Giraldo served as NHLA board secretary before the merger, and he’s currently working with NHLA and NALP leadership to chart exactly how the two groups can best work together to continue to support the growing Hispanic community within the American landscape industry.
“Our industry is open and welcoming to everybody,” he says. “But we can always be a little more inviting. There’s always room for improvement. That was the purpose of NHLA in the beginning. We were hoping to be the voice of the Spanish and Latino population within the industry. We also wanted to help Anglo- owned companies to integrate their Latino workforce and promote them from frontline employees to management as a way of acknowledging their assets to the company.”
Giraldo’s own experience as a Hispanic- American who worked his way up in the industry – from frontline crew member to one of the country’s top landscape business owners – gives him a unique perspective on the potential for managerial or entrepreneurial talent in every employee.
Perhaps that’s why one of the hallmarks of his career has been the kindness and respect with which he leads his teams.
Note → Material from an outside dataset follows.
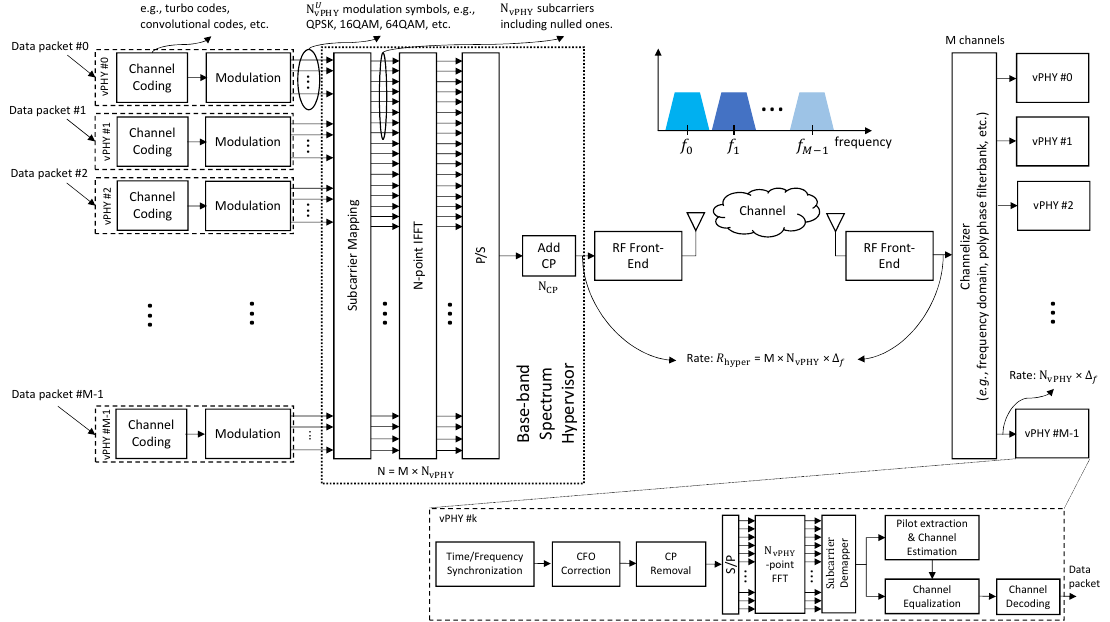
Figure 4. Architecture of the proposed baseband wireless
“Ivan and I met in the mid to late 1990s, when he was a crew leader,” says Vera Massaro, vice president of Qualico Communities, based in Pflugerville, Texas. One thing that impressed me about Ivan was the way he handled his crews. I understand Spanish, so I knew what he was saying and how he was saying it, and he was always very professional with his guys that didn’t understand any English. He never spoke down to them.”
Massaro says the memory is made all the more clear because of experience she’s had with other lawn care companies, in which crew leaders treated their team members with far less respect.
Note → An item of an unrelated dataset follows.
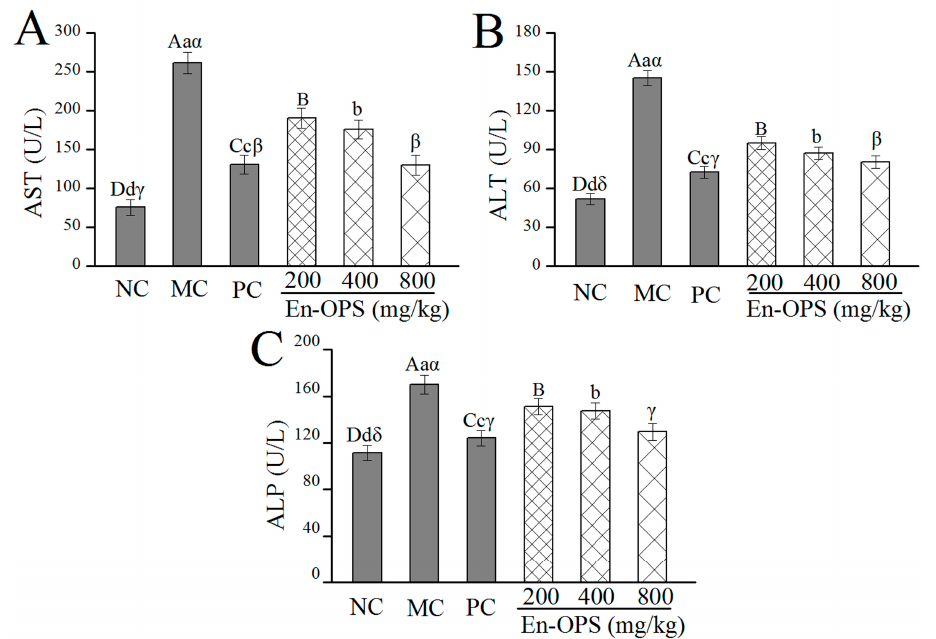
Figure 2. Effects of En-OPS on the enzymic activities in serum of mice. ( A ) aspertate aminotransferase; ( B ) alamine aminotransferase; and ( C ) alkaline phosphatase. The values were reported as the mean ± S.D. of 10 mice per group. Bars with different letters were significantly different ( p < 0.05). The statistical significance of the differences between the groups were analyzed using Tukey’s tests in the software package (SAS 9.3). A value of p < 0.05 was regarded as statistically significant.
“I guarantee I could meet Ivan out in the field right now, and he would be talking to the guy holding the shovel digging the ditch in that exact same (respectful) manner,” she says. “I mean, I’ve seen it. He treats his clients that way, too.”
Forging Pride in the Industry
While with the NHLA, Giraldo helped launch the group’s “Proud to Be Green Collared” campaign to promote awareness and pride in the green industry’s contributions to communities across the country.
“When people talk about jobs, it’s always the concept of white-collar or blue-collar working people. One of the problems with our industry is that it doesn’t have more of an identity as a very professional industry and a career in which to be proud,” Giraldo says.
To combat that identity crisis, Giraldo and other NHLA members came up with the idea of the green collar campaign to give the industry increased visibility.
Giraldo hopes NALP will continue the campaign. “Hopefully we can continue and make everybody realize that we are an important sector of our economy, and we are proud of that,” he says.
Humble by nature, Giraldo hesitates to consider himself a “leader” within the green industry, though he admits he knows some people see him in that light – and he’s happy to help mentor others whenever possible.
“I enjoy sharing my ideas and knowledge with others,” he says. “I learned by listening to other people. I believe by sharing our experiences, that’s how we get better.”
Giraldo feels pleased, at this point in his career, to have the opportunity to help others reach their own business goals within the industry. He takes great joy in encouraging others and coaching young leaders in the industry “every chance that I get,” he says.
“You never know who you are affecting, with what you do or what you say, directly or indirectly,” he says.
“You may say certain things in a group or in a meeting that can affect somebody in a positive way. That’s what I love. I love to lead by example.”